----- Task inputs -----

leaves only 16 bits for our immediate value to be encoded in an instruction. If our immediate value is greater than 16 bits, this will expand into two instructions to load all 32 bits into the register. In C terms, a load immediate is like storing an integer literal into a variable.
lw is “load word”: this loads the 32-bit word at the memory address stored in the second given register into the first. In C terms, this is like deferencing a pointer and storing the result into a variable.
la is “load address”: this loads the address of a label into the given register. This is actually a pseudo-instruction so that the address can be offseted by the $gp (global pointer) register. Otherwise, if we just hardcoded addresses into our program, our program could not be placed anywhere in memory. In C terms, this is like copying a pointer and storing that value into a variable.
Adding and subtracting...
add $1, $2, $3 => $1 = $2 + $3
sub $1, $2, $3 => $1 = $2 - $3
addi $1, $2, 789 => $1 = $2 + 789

-----
----- Task inputs -----

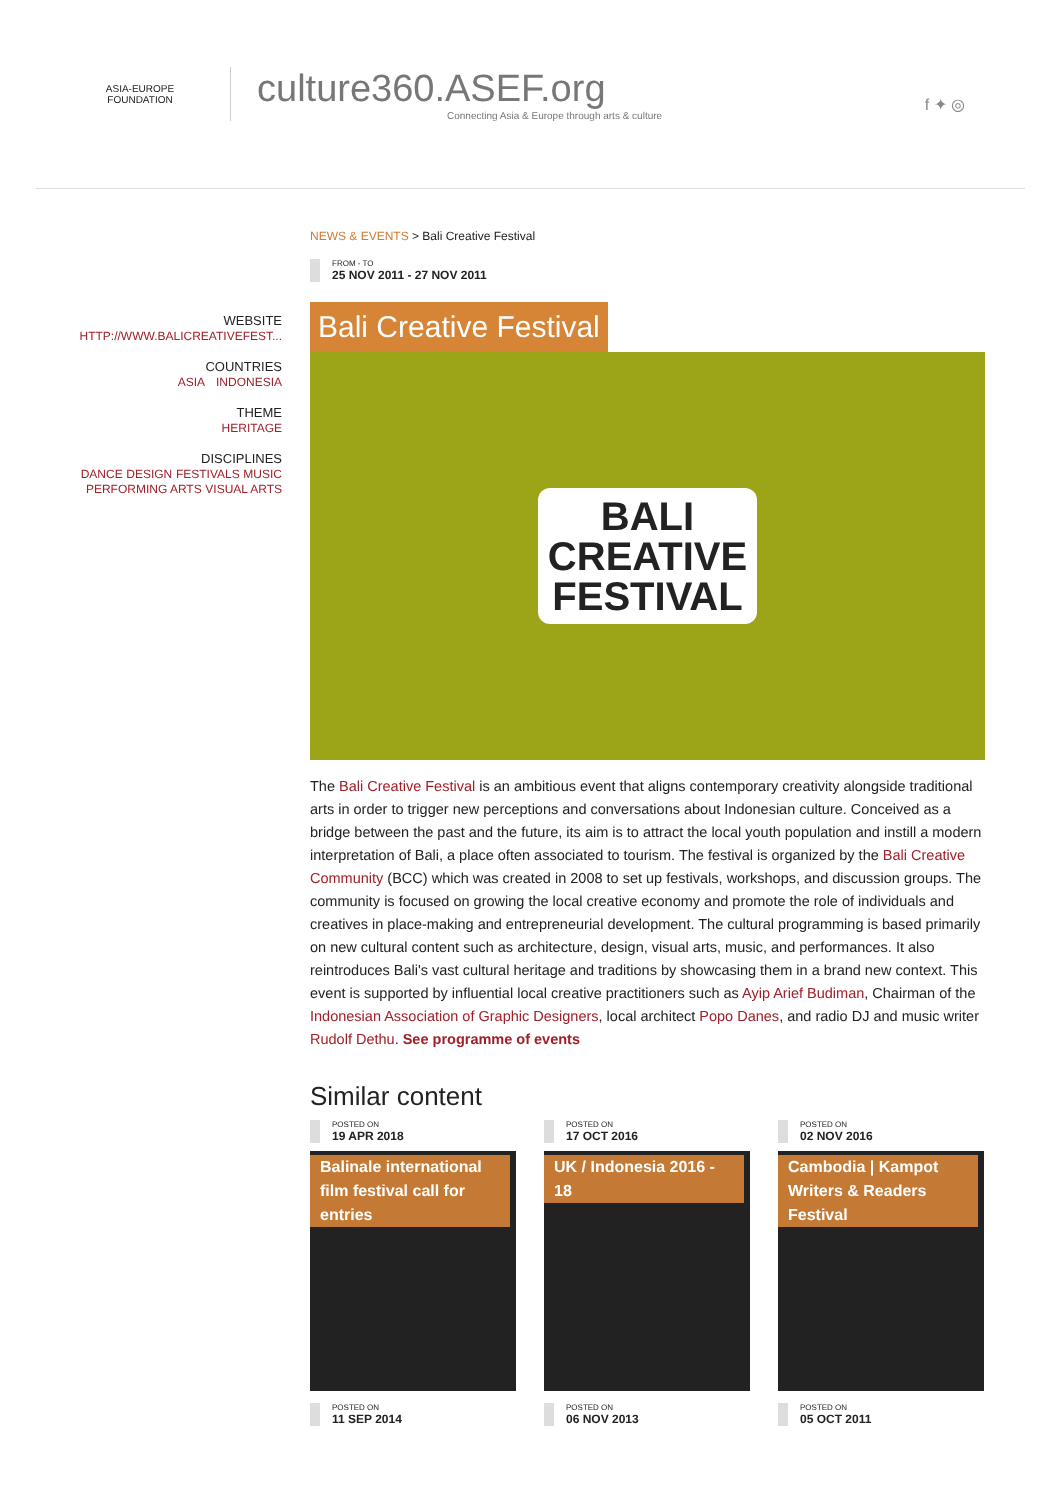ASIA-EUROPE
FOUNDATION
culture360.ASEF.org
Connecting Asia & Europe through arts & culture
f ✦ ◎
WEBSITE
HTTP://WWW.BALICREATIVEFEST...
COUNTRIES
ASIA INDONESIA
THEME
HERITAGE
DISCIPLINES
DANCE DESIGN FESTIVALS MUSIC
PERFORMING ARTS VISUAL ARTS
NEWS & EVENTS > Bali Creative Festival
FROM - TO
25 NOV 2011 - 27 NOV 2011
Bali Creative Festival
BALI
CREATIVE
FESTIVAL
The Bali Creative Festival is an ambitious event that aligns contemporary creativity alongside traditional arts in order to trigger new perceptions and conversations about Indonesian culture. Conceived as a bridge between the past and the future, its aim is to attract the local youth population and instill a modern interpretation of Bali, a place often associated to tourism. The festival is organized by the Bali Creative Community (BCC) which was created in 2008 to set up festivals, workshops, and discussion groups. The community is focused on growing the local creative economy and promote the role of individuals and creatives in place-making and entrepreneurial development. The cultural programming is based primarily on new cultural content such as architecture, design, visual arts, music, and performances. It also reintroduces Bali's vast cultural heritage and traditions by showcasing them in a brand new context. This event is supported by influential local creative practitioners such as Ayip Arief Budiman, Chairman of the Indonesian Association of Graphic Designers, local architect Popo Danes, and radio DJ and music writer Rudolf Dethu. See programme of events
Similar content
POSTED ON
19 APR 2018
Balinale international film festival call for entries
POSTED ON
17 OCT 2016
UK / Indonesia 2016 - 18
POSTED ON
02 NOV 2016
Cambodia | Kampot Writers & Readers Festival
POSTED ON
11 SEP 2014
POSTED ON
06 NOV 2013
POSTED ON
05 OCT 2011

-----

#### What to do
Set down only the lines above that fall between the line holding "leaves only 16" and the line holding "result into a variable.", inclusive, keeping each exact.

#### Result of the exercise
leaves only 16 bits for our immediate value to be encoded in an instruction. If our immediate value is greater than 16 bits, this will expand into two instructions to load all 32 bits into the register. In C terms, a load immediate is like storing an integer literal into a variable.
lw is “load word”: this loads the 32-bit word at the memory address stored in the second given register into the first. In C terms, this is like deferencing a pointer and storing the result into a variable.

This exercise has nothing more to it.